**Aufgabe**
Beantworte bitte diese Fragen zum Konzertbericht:
1. Seit welcher Saison ist das Konzerthaus die Heimat der „Company of Music“?
2. Wer hatte die szenische Leitung?
3. Aus wie vielen Mitgliedern bestand das Ensemble an diesem Abend?

Im Rahmen von Wien Modern und dem Zyklus „Company of Music“ des Konzerthauses fand am Montag, dem 7. November, ein Konzert mit dem Vokalensemble selben Namens statt. Seit der Saison 2014/15 ist das Konzerthaus die Heimat der „Company of Music“ und bietet alleine in dieser Saison drei unterschiedlich gestaltete Konzerte mit dem Ensemble unter der Leitung von Johannes Hiemetsberger.
Dabei gab es nicht nur Wohlklang, sondern auch Schräges zu hören, das – hicks – in tatsächlich weinseliger Laune nicht zu reproduzieren gewesen wäre.
Ein Chor wird in Szene gesetzt
Unter der szenischen Leitung von André Thurnheim erschien das an diesem Abend insgesamt 17-köpfige Ensemble in Outfits, die von schrill bis ultrabrav alle Facetten enthielten. Einfach köstlich, wie jede Neuaufstellung des Chores vonstatten ging: Unbeholfen, langsam, beinahe wie in Zeitlupe, mit kleinen Hoppalas dazwischen, die bis zum Notenabsturz reichten. Hier nimmt sich ein vokaler Klangkörper endlich! einmal nicht bierernst, sondern präsentiert sich auf höchst humorvolle Art und Weise. Dass das nur gut geht, weil die Professionalität des Ensembles so außergewöhnlich ist, versteht sich von selbst.

**Angezeigte Daten**
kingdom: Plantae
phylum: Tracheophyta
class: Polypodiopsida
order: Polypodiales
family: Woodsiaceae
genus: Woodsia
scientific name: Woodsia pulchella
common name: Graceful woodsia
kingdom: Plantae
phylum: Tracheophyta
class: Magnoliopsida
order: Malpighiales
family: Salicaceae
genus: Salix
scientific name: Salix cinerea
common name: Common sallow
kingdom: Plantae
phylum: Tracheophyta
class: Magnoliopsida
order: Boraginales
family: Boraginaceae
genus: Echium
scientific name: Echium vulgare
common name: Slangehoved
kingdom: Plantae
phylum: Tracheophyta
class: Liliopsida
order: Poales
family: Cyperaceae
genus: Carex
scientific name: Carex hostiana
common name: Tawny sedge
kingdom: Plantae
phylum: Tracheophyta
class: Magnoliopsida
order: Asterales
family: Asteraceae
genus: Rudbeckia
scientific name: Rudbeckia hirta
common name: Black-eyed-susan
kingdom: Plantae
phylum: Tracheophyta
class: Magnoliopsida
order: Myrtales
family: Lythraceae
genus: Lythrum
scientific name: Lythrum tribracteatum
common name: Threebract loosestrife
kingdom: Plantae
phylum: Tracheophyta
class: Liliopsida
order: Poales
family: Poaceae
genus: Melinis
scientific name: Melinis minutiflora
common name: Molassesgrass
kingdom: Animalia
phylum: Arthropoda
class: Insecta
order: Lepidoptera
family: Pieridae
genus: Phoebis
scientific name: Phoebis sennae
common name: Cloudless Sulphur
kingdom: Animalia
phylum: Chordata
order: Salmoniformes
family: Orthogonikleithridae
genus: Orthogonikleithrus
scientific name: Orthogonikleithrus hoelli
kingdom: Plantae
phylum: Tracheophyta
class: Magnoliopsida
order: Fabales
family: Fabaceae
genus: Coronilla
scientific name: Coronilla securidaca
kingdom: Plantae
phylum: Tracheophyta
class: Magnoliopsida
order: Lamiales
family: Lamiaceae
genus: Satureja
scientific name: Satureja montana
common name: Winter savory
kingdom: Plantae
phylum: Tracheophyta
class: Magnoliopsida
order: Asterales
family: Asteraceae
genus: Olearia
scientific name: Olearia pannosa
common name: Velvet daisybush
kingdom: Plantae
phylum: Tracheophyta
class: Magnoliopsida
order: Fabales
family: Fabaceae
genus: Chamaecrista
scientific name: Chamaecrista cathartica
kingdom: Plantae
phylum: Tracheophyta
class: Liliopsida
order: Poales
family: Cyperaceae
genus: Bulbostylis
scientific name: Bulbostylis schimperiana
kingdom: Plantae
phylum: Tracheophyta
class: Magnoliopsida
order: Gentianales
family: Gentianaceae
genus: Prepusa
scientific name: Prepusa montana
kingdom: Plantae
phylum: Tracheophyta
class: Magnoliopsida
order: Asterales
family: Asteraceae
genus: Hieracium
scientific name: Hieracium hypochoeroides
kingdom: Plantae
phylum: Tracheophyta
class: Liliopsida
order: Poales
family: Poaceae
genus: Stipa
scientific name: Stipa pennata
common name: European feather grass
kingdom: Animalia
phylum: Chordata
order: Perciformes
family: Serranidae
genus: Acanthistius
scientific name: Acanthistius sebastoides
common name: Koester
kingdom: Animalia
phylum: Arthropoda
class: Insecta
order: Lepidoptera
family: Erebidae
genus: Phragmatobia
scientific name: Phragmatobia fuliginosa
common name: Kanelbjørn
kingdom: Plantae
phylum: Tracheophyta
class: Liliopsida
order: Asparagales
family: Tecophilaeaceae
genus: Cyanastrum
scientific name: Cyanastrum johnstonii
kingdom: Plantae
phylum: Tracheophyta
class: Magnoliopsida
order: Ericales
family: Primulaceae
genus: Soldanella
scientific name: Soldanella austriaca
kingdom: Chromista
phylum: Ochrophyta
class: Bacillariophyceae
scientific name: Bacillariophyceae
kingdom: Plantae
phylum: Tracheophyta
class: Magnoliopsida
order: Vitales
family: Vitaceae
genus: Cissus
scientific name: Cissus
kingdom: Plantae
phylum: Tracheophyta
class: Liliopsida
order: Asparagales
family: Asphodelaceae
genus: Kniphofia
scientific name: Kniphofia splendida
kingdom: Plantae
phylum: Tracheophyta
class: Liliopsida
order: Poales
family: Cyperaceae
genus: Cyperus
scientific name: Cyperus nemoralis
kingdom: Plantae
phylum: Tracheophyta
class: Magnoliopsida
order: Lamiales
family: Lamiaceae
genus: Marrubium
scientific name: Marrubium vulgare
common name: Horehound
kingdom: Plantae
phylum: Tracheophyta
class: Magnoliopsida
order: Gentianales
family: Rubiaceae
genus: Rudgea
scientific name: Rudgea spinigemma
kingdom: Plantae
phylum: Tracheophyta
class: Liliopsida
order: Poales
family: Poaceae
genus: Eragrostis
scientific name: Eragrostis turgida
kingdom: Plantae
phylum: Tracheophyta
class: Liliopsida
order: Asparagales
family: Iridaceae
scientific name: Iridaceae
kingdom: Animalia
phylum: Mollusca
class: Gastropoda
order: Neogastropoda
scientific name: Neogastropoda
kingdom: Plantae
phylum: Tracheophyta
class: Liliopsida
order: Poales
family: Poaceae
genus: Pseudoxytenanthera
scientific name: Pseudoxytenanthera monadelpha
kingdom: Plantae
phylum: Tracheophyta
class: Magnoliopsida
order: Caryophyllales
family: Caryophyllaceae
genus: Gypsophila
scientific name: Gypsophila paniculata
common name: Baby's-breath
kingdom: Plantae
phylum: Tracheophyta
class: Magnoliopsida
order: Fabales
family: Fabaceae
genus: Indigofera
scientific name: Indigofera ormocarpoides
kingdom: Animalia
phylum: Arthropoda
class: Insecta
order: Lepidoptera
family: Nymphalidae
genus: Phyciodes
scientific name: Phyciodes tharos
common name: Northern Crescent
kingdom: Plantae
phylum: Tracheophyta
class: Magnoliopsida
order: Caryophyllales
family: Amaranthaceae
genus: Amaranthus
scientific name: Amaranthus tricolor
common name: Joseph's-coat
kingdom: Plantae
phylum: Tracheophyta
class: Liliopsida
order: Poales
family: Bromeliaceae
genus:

**Musterlösung**
1. Seit der Saison 2014/15.
2. André Thurnheim.
3. Aus 17 Mitgliedern.